Page extract:

This spring the National Association of Student Financial Aid Administrators issued a report about implementing prior-prior year income data for the FAFSA and some of the implications. Are there concerns and uncertainties about it? Yes. Will this force colleges and universities to change? Yes. Will traditional admissions practices be impacted? Yes. Will other enrollment professionals and I have to get creative to respond to a new admissions calendar? Yes.
Yet, despite those uncertainties and concerns, PPY, a truly student-centered solution, is ultimately good for the college search and selection process and the feds should be commended for this forward-thinking simplification of the financial aid process. Most important, will it simplify processes for families and make our complex system a bit easier for them to navigate? Undoubtedly.
Some of the major benefits include:
PPY will allow students to file their FAFSA much earlier. Instead of waiting until Jan. 1, after college applications have mostly been submitted, the financial aid application process now will align more closely with timelines for the traditional application process. PPY relies on tax returns and information completed before the senior year, so aid awards can be given much earlier in the recruitment and admissions process, consequently providing students and their families with valuable information about cost earlier.
Some within higher education circles will complain that this new timeline may result in more “shopping” by families from institution to institution, but I can’t imagine it being any worse than it is already. Imagine being able to provide real-time financial aid information to a student when they are most excited about your college, rather than telling them they have to jump through a bunch of hoops and then wait weeks, or even months.
PPY will allow most students to use the IRS’s Data Retrieval Tool. PPY would be a dream come true for those who advocate for simplicity. The Data Retrieval Tool, which is one of more positive developments that we’ve seen to improve the financial aid process in recent years, could be used to complete a FAFSA more accurately and with greater ease.
Moreover, since the FAFSA and financial aid award time frames have not kept pace with that of the college search, using PPY would eliminate the estimating that inevitably leads to confusion, delays and other potential problems in the financial aid process. PPY would also be friendlier to family-owned businesses and those students with complicated tax situations, often requiring extensions beyond April 15 for tax filing -- which does not allow some families to complete accurate tax information during what is now known as financial aid season. And since universal college decision day is May 1, these families often have to make a college choice without all of the necessary information.

Activity 1:
Please summarize the piece on prior-prior year FAFSA data in two sentences.
Activity 2:
In the piece on prior-prior year FAFSA data, reproduce the passage between "Moreover, since the" and "the necessary information.", inclusive, substituting "small businesses" for "family-owned businesses".

Information provided:
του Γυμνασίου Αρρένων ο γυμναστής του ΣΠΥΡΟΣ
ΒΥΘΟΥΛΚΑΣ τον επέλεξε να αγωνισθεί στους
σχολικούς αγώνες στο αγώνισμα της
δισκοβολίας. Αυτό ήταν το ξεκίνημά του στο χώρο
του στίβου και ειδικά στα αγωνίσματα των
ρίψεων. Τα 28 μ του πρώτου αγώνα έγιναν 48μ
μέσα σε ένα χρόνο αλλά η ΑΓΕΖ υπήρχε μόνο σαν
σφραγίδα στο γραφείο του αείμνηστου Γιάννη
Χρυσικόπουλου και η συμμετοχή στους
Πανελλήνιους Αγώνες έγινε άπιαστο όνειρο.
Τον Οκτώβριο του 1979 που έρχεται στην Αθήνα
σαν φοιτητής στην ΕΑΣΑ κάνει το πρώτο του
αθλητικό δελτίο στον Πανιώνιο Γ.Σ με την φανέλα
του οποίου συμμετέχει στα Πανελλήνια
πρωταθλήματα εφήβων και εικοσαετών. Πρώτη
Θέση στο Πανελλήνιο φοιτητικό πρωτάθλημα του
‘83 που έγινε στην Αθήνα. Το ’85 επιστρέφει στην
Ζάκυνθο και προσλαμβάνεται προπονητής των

...

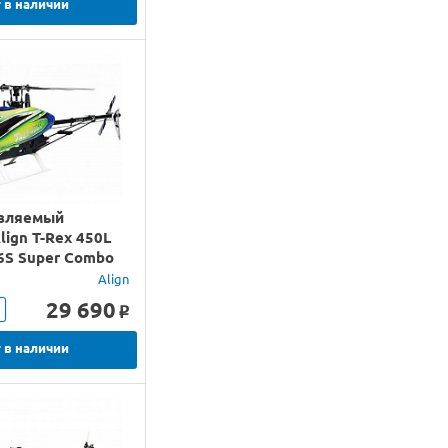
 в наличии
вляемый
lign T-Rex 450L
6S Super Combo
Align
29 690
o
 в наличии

Exercise solution 1:
The piece argues that prior-prior year (PPY) income data for the FAFSA, despite the concerns it raises and the changes it will force on colleges, is good for the college search and will make the system easier for families to navigate. PPY lets students file much earlier so aid awards arrive sooner, allows most students to use the IRS's Data Retrieval Tool, eliminates estimating that leads to confusion and delays, and is friendlier to family-owned businesses and students with complicated tax situations.

Exercise solution 2:
Moreover, since the FAFSA and financial aid award time frames have not kept pace with that of the college search, using PPY would eliminate the estimating that inevitably leads to confusion, delays and other potential problems in the financial aid process. PPY would also be friendlier to small businesses and those students with complicated tax situations, often requiring extensions beyond April 15 for tax filing -- which does not allow some families to complete accurate tax information during what is now known as financial aid season. And since universal college decision day is May 1, these families often have to make a college choice without all of the necessary information.